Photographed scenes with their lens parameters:
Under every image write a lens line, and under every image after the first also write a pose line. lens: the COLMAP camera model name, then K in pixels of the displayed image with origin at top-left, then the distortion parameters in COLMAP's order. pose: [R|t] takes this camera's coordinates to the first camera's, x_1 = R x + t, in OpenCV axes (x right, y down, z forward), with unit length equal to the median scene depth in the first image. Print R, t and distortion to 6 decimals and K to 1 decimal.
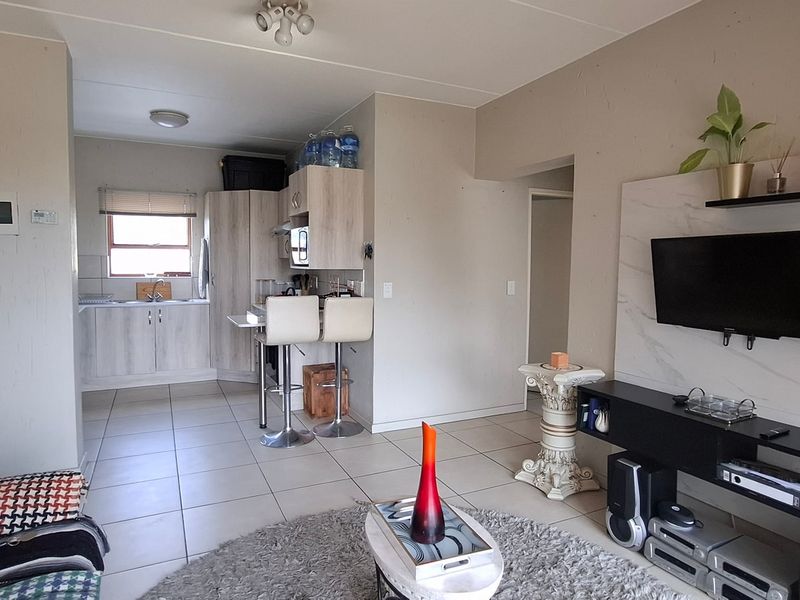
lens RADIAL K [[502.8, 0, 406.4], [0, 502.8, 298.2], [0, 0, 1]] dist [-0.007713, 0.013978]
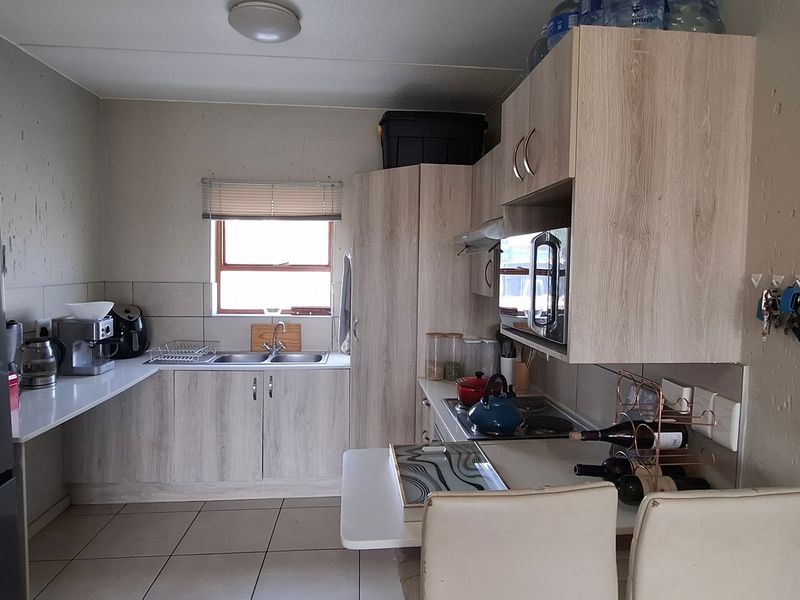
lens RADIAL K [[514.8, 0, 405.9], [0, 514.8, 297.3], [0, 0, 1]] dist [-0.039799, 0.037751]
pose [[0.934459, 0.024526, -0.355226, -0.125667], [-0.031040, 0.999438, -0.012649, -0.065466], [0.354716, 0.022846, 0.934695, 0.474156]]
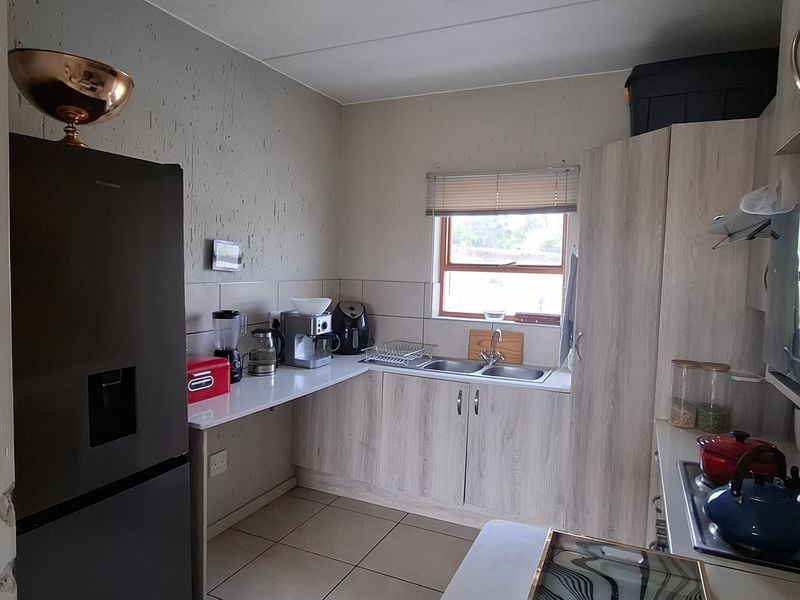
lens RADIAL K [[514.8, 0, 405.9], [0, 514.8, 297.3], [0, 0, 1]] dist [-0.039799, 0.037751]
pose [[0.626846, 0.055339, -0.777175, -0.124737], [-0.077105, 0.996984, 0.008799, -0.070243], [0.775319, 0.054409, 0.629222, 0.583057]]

What the task requires =>
Print every line of the records above again without changing anything, and leave out the pictures.

Solution to the problem =>
Under every image write a lens line, and under every image after the first also write a pose line. lens: the COLMAP camera model name, then K in pixels of the displayed image with origin at top-left, then the distortion parameters in COLMAP's order. pose: [R|t] takes this camera's coordinates to the first camera's, x_1 = R x + t, in OpenCV axes (x right, y down, z forward), with unit length equal to the median scene depth in the first image. Print R, t and distortion to 6 decimals and K to 1 decimal.
lens RADIAL K [[502.8, 0, 406.4], [0, 502.8, 298.2], [0, 0, 1]] dist [-0.007713, 0.013978]
lens RADIAL K [[514.8, 0, 405.9], [0, 514.8, 297.3], [0, 0, 1]] dist [-0.039799, 0.037751]
pose [[0.934459, 0.024526, -0.355226, -0.125667], [-0.031040, 0.999438, -0.012649, -0.065466], [0.354716, 0.022846, 0.934695, 0.474156]]
lens RADIAL K [[514.8, 0, 405.9], [0, 514.8, 297.3], [0, 0, 1]] dist [-0.039799, 0.037751]
pose [[0.626846, 0.055339, -0.777175, -0.124737], [-0.077105, 0.996984, 0.008799, -0.070243], [0.775319, 0.054409, 0.629222, 0.583057]]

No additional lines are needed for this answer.